When I was teaching gardening to elementary students our mantra was “Eat a Rainbow.”
So we planted and happily harvested purple carrots, orange tomatoes, red radishes and yellow melons.
Eating a rainbow is something all of us should do every day. Eating a colorful diet guarantees that we are getting a wide range of vitamins, minerals and nutrients.
So as you go about planning your garden this year, consider growing your produce for its nutritional impact. Gary Heilig of Michigan State University Extension said that gardeners might be pleasantly surprised at the nutritional value of a homegrown veggie.
After comparing 50 vegetables, the highest level of vitamin E is found in rhubarb.

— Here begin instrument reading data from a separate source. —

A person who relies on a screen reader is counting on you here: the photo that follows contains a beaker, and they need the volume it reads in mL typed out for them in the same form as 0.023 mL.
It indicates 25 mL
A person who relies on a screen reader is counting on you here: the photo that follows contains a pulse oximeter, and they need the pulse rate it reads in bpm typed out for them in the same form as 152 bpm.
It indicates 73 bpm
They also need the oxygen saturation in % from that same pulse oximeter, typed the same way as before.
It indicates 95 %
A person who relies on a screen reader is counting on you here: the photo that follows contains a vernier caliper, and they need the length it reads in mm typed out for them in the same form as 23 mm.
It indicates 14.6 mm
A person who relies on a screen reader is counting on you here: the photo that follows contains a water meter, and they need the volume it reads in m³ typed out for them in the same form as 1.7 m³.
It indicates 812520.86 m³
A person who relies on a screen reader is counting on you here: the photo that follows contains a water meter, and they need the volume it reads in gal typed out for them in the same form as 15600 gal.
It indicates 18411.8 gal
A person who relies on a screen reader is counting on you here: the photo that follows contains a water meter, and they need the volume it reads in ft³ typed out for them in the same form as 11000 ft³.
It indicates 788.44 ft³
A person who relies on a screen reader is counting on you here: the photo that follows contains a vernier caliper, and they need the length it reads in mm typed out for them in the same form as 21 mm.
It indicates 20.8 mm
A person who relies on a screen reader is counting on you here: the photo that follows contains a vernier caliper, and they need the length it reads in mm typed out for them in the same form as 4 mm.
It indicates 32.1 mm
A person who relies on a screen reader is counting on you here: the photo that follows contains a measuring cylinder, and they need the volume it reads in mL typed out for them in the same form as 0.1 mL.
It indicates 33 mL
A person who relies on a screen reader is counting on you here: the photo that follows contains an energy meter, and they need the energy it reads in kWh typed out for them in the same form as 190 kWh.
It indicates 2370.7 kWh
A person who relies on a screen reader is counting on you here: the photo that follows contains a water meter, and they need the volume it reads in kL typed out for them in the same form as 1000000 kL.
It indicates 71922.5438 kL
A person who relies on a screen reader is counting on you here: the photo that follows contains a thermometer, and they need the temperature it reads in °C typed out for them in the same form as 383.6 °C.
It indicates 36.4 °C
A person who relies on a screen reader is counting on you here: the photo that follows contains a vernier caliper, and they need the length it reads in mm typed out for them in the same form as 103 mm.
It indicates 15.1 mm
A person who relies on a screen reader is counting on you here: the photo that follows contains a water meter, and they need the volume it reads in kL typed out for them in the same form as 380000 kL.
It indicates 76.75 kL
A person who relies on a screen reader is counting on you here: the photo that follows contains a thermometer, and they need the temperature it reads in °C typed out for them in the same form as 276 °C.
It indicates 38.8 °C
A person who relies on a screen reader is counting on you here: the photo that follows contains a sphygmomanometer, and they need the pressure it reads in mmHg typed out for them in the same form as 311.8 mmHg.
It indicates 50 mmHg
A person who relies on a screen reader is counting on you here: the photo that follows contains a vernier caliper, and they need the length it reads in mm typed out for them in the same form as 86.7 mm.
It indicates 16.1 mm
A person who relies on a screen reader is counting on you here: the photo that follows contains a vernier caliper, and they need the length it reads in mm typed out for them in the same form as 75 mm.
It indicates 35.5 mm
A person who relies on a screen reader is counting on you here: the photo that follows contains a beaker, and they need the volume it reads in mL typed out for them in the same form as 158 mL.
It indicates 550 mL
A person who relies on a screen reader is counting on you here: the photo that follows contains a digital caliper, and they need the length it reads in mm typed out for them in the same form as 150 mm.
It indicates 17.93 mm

For vitamin K the winner is kale, he said.
Kale is considered a superfood because it also contains the highest concentration of nutrients and vitamins such as A, C, K, B6 and calcium of any leafy green vegetable, said Kirsten Gerbatsch, Michigan Land Use Institute’s FoodCorps Service Member garden coordinator. “Kale is also a dynamic garden green — it grows in a wide range of climates and can even survive severe frost,” she added.
For the best source of folate, sow some Edamame soybeans. And Popeye was right, spinach does make you stronger.
“While not quite as hardy as kale, spinach thrives in cooler temperatures and is a great choice for the spring garden. It is high in Vitamins A, C, K and folate, and a great source of iron,” said Gerbatsch.
Greens are one of the best sources for calcium and magnesium.
Want some vitamin C? A cup of fresh red bell peppers provides more vitamin C than a glass of orange juice. Broccoli also ranks high in vitamin C.
Radishes, an easy to grow veggie, are another surprising source of vitamin C. One cup of raw radishes provides 28 percent of one’s daily vitamin C.